====== SELECTED EXTRACT

Discovering Prayer helps people to explore Christian prayer and meditation, learning from the ancient traditions of nuns and monks. People can listen online to our 40 meditations based on the Gospel of John. The aim is to help people to restore balance in their lives, and refresh their relationship with God. We also lead retreats and workshops.

 

I believe there’s a movement of the Holy Spirit which is calling people to pray afresh, to listen, and to let God carry more of the load of things that we try to achieve, perhaps sometimes in our own strength.

 

The rise in the number of lay religious indicates this. Oblates (I’m one of them), tertiaries, new religious orders — there are more than 5000 people living outside community yet drawing from the same well. There’s new life in traditional religious communities with new online outreach, and the start of the St Anselm Community at Lambeth Palace. 24-7 Prayer has mobilised people across the world, and there are many new religious orders, such as the Northumbria Community, and Contemplative Fire.

 

One of the biggest barriers to prayer is guilt. People have an idea that it’s about getting up at 5 a.m. and praying for an hour — setting themselves goals that are not God’s goals. The truth is that all of us find it tricky.

 

And each person’s way of praying changes at different times in their life. An oblate brought me a recording of evensong before Harriet was born, because she warned me that I wouldn’t have time to pray. One person gets up in the night and listens to us when she can’t sleep. In the past year we’ve had new people joining the website every day, and more than 1000 people have taken part either online or at events.

 

Many of us want to pray, but pretty much everyone finds it difficult to get going in prayer, and to keep going. Discovering Prayer helps people to learn to pray in simple practical ways. We major on taking it slowly, and not setting goals too high; but truly believe that setting aside even ten minutes a day can be the start of a transformation — not just for our own life, but for a life of service to others.

 

It attracts Christians and seekers — people who want to learn more about prayer and meditation — and I want it to be for everybody.

 

Our church is Evangelical, but I find labels unhelpful. I’m very comfortable with liturgy. I love cathedrals — I used to worship in York Minster — but I’m also happy in Low churches where there’s simplicity. I’m talking to Quakers and Roman Catholics, and have a “seeking atheist” on our board.

 

That’s why I gave up my job. I thought it was really important to make prayer accessible to people. I’ve been doing this full-time for 18 months.

 

I’m a kind of social entrepreneur. I wrote business plans for Discovering Prayer, set up a high-calibre advisory board, and I’m now creating audio meditations, recording them with a professional company, and working with my brilliant husband, Rob, in the evenings. He’s a web architect, and set up our website.

 

My days are really varied, but after prayer time and school run I usually pray for those using the website, have a look at the plan, procrastinate by looking at social media — especially Twitter — and then get to the task of the day. Tomorrow, for example, I’m writing an email guide to prayer which will accompany our free trial, then meeting Emma Pennington to talk about the Oxford Festival of Prayer [tomorrow]. It’s amazing: a group of people decided to celebrate different forms of prayer, and provide teaching and space for people to learn that there’s more than one way of praying. It’s a day-long event which has been going for five years, and it’s already sold out. I’ll be there with headphones so people can try out the meditations.

============

→ TASKS TO PERFORM:
A – According to the Discovering Prayer text, how many online meditations based on the Gospel of John can people listen to?
B – Rewrite the paragraph of the Discovering Prayer text that begins "I'm a kind of social entrepreneur" as a short bulleted list that keeps its main facts.
Work only from the Discovering Prayer text.

====== DATA RECORDS

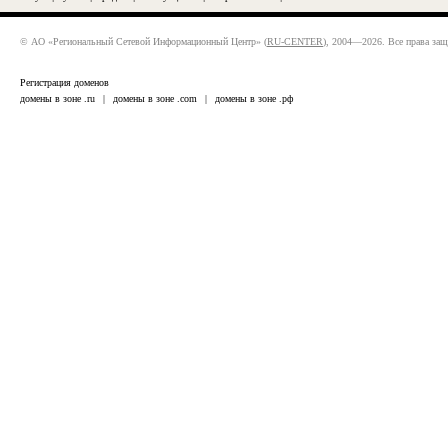
© АО «Региональный Сетевой Информационный Центр» (
RU-CENTER
), 2004—2026. Все права за
Регистрация доменов
домены в зоне .ru
|
домены в зоне .com
|
домены в зоне .рф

============

→ ANSWERS BY ITEM:
A – People can listen to 40 meditations based on the Gospel of John.

B –
- Describes the role as a kind of social entrepreneur
- Wrote business plans for Discovering Prayer
- Set up a high-calibre advisory board
- Is now creating audio meditations and recording them with a professional company
- Works in the evenings with husband Rob, a web architect who set up the website